- [PROBLEM TO WORK ON]:
Can you convert every line of the entries below into a Markdown table with two columns, Row and Line, numbering the lines in order and leaving out any blank ones?

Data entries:
....

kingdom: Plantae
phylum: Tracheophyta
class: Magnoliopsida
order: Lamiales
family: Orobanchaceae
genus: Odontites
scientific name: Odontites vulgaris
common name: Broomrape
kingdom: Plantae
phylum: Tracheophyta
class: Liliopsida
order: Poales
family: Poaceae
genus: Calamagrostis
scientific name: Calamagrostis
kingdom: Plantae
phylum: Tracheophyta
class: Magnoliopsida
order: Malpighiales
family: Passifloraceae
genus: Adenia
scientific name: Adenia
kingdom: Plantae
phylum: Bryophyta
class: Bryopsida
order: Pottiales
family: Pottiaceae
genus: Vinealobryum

....

- [COMPLETED EXERCISE]:
| Row | Line |
|---|---|
| 1 | kingdom: Plantae |
| 2 | phylum: Tracheophyta |
| 3 | class: Magnoliopsida |
| 4 | order: Lamiales |
| 5 | family: Orobanchaceae |
| 6 | genus: Odontites |
| 7 | scientific name: Odontites vulgaris |
| 8 | common name: Broomrape |
| 9 | kingdom: Plantae |
| 10 | phylum: Tracheophyta |
| 11 | class: Liliopsida |
| 12 | order: Poales |
| 13 | family: Poaceae |
| 14 | genus: Calamagrostis |
| 15 | scientific name: Calamagrostis |
| 16 | kingdom: Plantae |
| 17 | phylum: Tracheophyta |
| 18 | class: Magnoliopsida |
| 19 | order: Malpighiales |
| 20 | family: Passifloraceae |
| 21 | genus: Adenia |
| 22 | scientific name: Adenia |
| 23 | kingdom: Plantae |
| 24 | phylum: Bryophyta |
| 25 | class: Bryopsida |
| 26 | order: Pottiales |
| 27 | family: Pottiaceae |
| 28 | genus: Vinealobryum |